A capacity for selective amnesia seems like an indispensable facility of the modern politician, but the mutability of the Conservative Party under this most mutable of leaders is truly a wonder to behold. Under his revised protocol, while Northern Ireland will be part of the UK customs territory, 34 pages worth of EU regulations will continue to apply to the province, touching on everything from agriculture to food standards.

Three times Theresa May brought her Brexit deal back to the Commons, and three times a coalition of the DUP and European Research Group Tory rebels threw it back. Digging through Hansard, their objections were pungently expressed, and completely forgotten yesterday.

The backstop was a “trap”, they said, an “instrument of pain”. One complained it would leave Britain “indefinitely shackled” to the EU, arguing that it represented “capitulation” to Brussels. The Tory rebels were, they said, “defending our democracy against servitude”. Dominic Raab complained the backstop and “regulation without representation” was undemocratic and “a threat” to our precious Union™. With his customary command of the detail, the foreign secretary denounced May’s deal as “wracked with self-doubt, defeatism and fear” to be rejected by any soul who wanted Britain to demonstrate “the temerity to regain mastery of our own destiny”.

Triassic Tory Brexiteer Bill Cash said the “Democratic Unionist Party will vote against the Withdrawal Agreement today – because it puts the Union at risk”. Outside the Commons, the language was similarly salty. In November last year, Jacob Rees-Mogg rejected “the separation between Northern Ireland and Great Britain” the deal would entail, arguing that Theresa May hadn’t “so much struck a deal as surrendered to Brussels and given in to everything they want and tried to frustrate Brexit that it’s not so much a vassal state anymore as a slave state”.

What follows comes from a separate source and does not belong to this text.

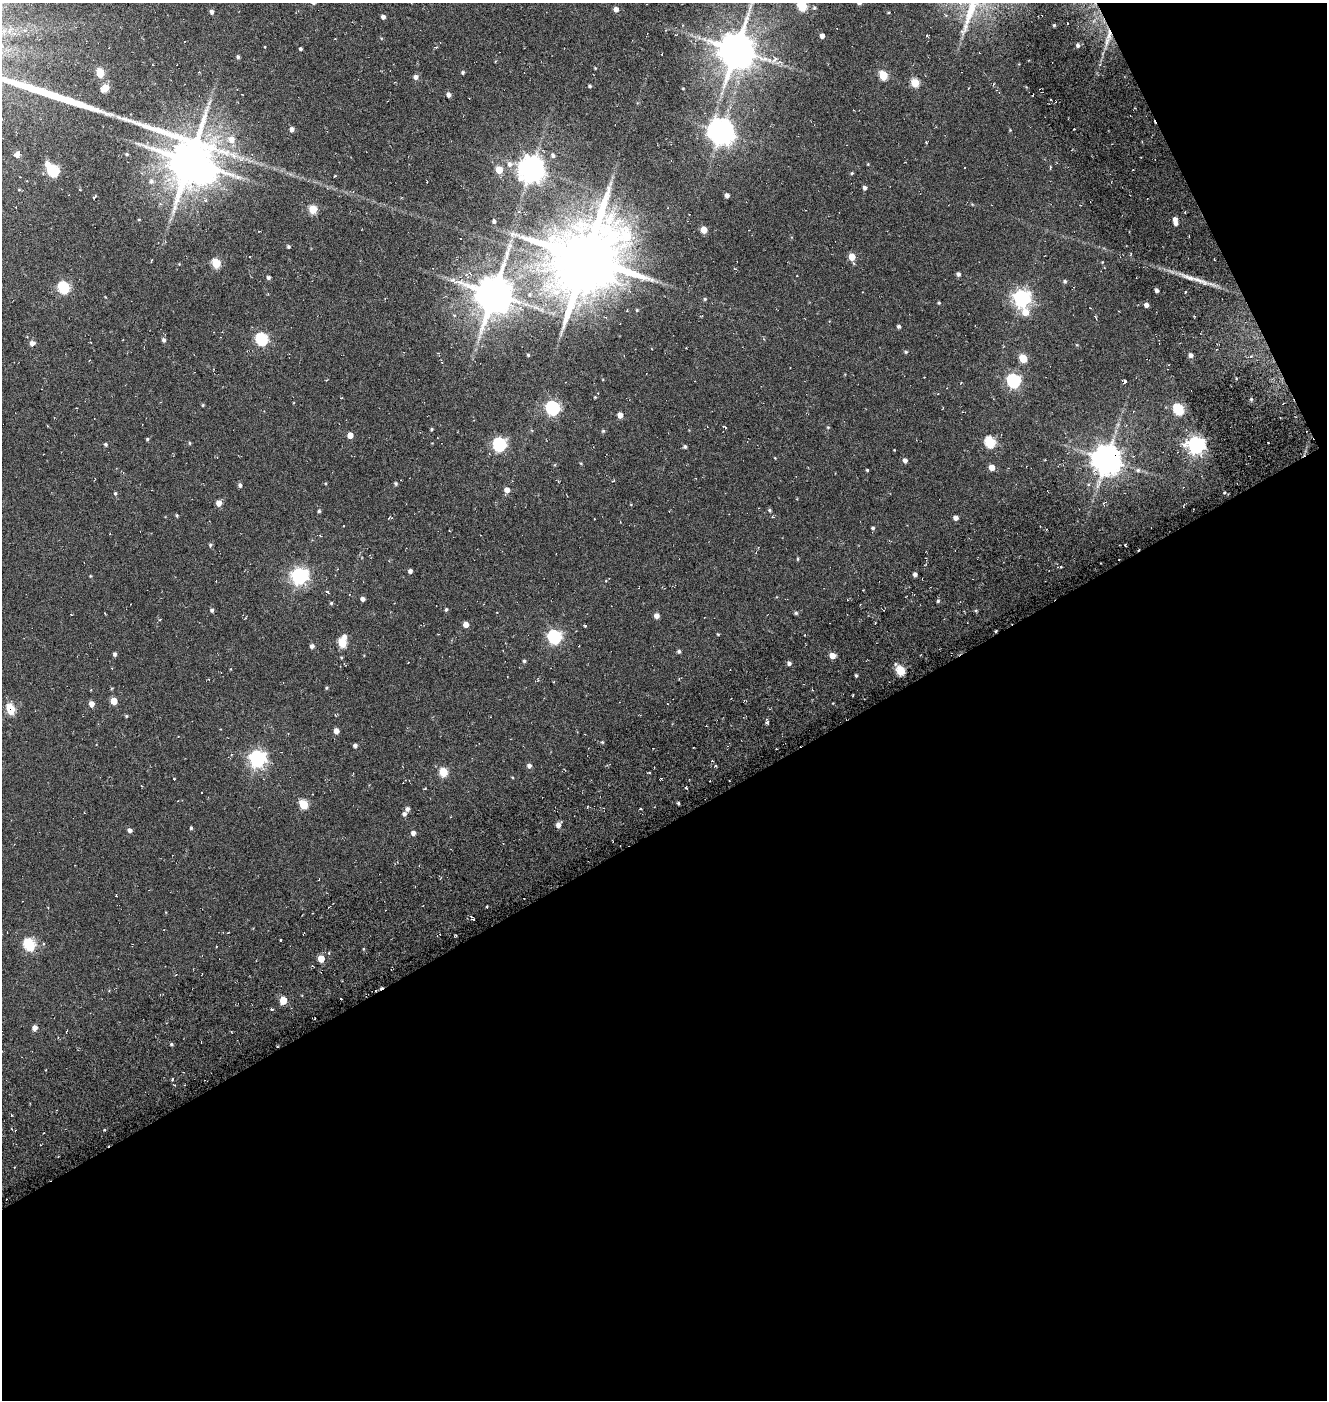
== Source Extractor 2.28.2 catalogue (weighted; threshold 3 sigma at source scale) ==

And yesterday, on this most un-super of Super Saturdays, where were the ERG? Where were their stubborn concerns about our divided union, the isolation of Northern Ireland and the real possibility of its terminal alignment with the “EUSSR”? These forgetful souls were to be found skipping loyally through the government lobby, their cares and anxieties about Theresa May’s Brexit deal and “our friends in the DUP” quite forgotten. Given the Prime Minister’s enthusiasm for buses, it seems appropriate his fair-weather friends in the DUP find themselves nudged under one. When Johnson talked about “the United Kingdom on wheels”, Arlene Foster and Nigel Dodds never appreciated they’d be the ones the wheels would be rolling over.